SELECTED EXTRACT »
----------------

By Lucas Lelardoux Oliger
Biopiracy is the illegal appropriation of traditional native knowledge and resources by governments, businesses and universities. This usually involves patenting the active ingredient of a traditional native remedy. The natives who are at the origin of this traditional knowledge are not notified or paid.
Numerous examples of this are noted each year, mostly in the global South. One prime example is Monsanto in India during the 2000s. But does it happen in Quebec, or even Canada? I talked to Thomas Burelli, a professor of civil law at the University of Ottawa who focuses on international environmental law, to clarify the situation.
“There’s no commonly agreed upon definition of biopiracy,” he says. With no official framework, this concept remains open to shifting points of view by activists, as well as to evolutions in practice.

----------------

Summarize the text on biopiracy in two sentences.

EXTRACTED RECORDS »
----------------

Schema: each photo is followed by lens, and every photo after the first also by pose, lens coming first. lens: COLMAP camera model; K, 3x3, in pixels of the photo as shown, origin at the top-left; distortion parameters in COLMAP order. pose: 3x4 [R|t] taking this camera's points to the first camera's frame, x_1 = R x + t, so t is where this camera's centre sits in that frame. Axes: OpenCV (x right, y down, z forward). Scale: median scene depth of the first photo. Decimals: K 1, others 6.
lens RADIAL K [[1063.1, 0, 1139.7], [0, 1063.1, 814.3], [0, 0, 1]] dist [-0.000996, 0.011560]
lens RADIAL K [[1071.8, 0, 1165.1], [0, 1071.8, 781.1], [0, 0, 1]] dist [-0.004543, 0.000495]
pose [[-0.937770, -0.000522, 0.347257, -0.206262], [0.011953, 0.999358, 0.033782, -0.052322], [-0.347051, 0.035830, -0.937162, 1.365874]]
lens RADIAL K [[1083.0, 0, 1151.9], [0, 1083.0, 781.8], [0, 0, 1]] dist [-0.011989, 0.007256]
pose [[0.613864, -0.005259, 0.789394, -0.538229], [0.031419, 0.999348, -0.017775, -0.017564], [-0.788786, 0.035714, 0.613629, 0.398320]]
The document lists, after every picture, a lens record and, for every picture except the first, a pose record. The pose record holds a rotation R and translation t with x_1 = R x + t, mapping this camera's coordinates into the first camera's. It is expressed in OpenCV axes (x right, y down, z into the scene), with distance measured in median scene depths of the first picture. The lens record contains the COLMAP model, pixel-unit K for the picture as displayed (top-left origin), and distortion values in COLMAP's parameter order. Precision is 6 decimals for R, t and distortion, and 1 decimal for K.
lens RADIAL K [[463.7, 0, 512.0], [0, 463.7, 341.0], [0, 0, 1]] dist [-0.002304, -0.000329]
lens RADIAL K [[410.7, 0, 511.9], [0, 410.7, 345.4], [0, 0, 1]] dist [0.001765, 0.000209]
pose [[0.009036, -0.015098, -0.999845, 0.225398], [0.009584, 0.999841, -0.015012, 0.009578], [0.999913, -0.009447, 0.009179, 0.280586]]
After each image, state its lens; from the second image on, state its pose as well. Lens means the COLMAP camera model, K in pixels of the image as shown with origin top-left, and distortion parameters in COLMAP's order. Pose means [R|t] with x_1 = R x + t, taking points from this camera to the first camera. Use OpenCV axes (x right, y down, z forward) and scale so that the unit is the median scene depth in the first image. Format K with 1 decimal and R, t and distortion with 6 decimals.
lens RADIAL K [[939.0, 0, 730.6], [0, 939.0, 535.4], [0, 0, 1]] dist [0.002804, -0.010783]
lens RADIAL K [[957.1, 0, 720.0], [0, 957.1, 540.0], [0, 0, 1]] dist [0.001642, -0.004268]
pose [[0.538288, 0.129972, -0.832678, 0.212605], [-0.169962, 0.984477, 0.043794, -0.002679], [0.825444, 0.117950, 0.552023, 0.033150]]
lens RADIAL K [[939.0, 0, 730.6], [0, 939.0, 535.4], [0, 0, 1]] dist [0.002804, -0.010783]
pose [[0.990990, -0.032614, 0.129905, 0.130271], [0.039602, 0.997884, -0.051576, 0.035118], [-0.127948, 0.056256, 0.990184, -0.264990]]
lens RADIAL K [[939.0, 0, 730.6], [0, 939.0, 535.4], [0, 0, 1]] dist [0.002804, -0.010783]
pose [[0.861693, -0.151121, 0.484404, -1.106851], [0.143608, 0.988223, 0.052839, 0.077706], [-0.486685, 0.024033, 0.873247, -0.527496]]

----------------

WORKED SOLUTION »
Biopiracy is the illegal appropriation of traditional native knowledge and resources by governments, businesses and universities, usually by patenting the active ingredient of a traditional native remedy without notifying or paying the natives at its origin. Many cases are noted each year, mostly in the global South, and Thomas Burelli, a civil law professor at the University of Ottawa, says there is no commonly agreed definition, so the concept stays open to activists' shifting views and to evolutions in practice.